(Named joint coordinates)
※ ※ ※

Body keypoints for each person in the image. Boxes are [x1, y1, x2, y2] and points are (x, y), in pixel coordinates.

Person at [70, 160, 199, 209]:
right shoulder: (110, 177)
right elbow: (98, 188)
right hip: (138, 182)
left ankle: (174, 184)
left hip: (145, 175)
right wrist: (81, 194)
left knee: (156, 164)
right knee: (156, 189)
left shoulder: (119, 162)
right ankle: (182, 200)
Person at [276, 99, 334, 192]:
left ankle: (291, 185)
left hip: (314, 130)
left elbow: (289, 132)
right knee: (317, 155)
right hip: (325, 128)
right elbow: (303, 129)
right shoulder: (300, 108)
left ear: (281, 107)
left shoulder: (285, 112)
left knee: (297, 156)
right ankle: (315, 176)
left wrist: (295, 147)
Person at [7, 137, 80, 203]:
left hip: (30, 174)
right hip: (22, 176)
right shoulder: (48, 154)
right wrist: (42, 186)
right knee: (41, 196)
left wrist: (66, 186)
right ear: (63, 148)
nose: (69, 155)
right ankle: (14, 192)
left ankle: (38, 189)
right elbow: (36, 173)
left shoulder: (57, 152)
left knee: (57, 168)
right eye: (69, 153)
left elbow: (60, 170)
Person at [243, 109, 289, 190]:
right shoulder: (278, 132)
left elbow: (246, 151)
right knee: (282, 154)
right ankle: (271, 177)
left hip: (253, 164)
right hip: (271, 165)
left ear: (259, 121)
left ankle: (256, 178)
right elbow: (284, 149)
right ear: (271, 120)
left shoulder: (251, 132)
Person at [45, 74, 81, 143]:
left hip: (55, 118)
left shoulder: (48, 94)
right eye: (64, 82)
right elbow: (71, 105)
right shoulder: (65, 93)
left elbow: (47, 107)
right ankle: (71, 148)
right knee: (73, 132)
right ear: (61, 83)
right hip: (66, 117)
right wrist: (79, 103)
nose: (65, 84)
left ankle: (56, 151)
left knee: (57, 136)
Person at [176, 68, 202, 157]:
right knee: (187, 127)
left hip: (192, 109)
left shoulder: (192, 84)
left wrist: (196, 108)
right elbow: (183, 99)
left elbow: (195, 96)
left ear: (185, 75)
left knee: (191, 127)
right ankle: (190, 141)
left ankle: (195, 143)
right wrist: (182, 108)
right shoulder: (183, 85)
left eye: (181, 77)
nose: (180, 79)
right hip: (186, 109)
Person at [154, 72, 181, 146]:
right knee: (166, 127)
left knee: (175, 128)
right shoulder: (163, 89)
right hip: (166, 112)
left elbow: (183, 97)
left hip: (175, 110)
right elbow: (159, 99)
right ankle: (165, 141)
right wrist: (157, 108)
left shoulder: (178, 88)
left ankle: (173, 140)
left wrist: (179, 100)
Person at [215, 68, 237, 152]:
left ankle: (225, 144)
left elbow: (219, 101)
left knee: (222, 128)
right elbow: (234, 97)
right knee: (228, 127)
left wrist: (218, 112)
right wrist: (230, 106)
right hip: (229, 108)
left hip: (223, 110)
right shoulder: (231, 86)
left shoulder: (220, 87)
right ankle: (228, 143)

※ ※ ※

[Exercise]:
Beginning at the line that contains "right wrist: (230, 106)", reproduce every line down to the last line of the entries above, exactly and only those.

[Your response]:
right wrist: (230, 106)
right hip: (229, 108)
left hip: (223, 110)
right shoulder: (231, 86)
left shoulder: (220, 87)
right ankle: (228, 143)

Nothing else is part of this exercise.